» Problem to solve: Output the full listing below exactly as it reads, and skip anything that is a picture.

» Data shown:
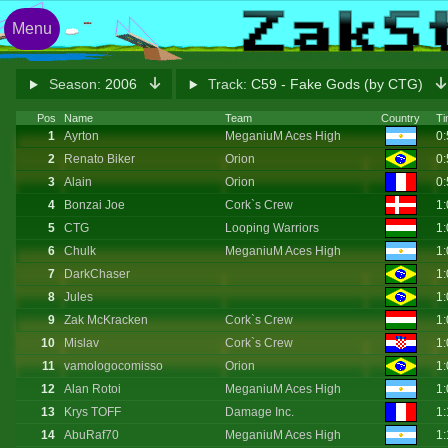
Menu
Season:
2006
Track:
C59 - Fake Gods (by CTG)
Pos
Name
Team
Country
Ti
1
Ayrton
MeganiuM Aces High
0
2
Renato Biker
Orion
0
3
Alain
Orion
0
4
Bonzai Joe
Cork`s Crew
1
5
CTG
Looping Warriors
1
6
Chulk
MeganiuM Aces High
1
7
DarkChaser
1
8
Jules
1
9
Zak McKracken
Cork`s Crew
1
10
Mislav
Cork`s Crew
1
11
vamologocomisso
Orion
1:
12
Alan Rotoi
MeganiuM Aces High
1:
13
Krys TOFF
Damage Inc.
1
14
AbuRaf70
MeganiuM Aces High
1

» Solved exercise:
Menu
Season:
2006
Track:
C59 - Fake Gods (by CTG)
Pos
Name
Team
Country
Ti
1
Ayrton
MeganiuM Aces High
0
2
Renato Biker
Orion
0
3
Alain
Orion
0
4
Bonzai Joe
Cork`s Crew
1
5
CTG
Looping Warriors
1
6
Chulk
MeganiuM Aces High
1
7
DarkChaser
1
8
Jules
1
9
Zak McKracken
Cork`s Crew
1
10
Mislav
Cork`s Crew
1
11
vamologocomisso
Orion
1:
12
Alan Rotoi
MeganiuM Aces High
1:
13
Krys TOFF
Damage Inc.
1
14
AbuRaf70
MeganiuM Aces High
1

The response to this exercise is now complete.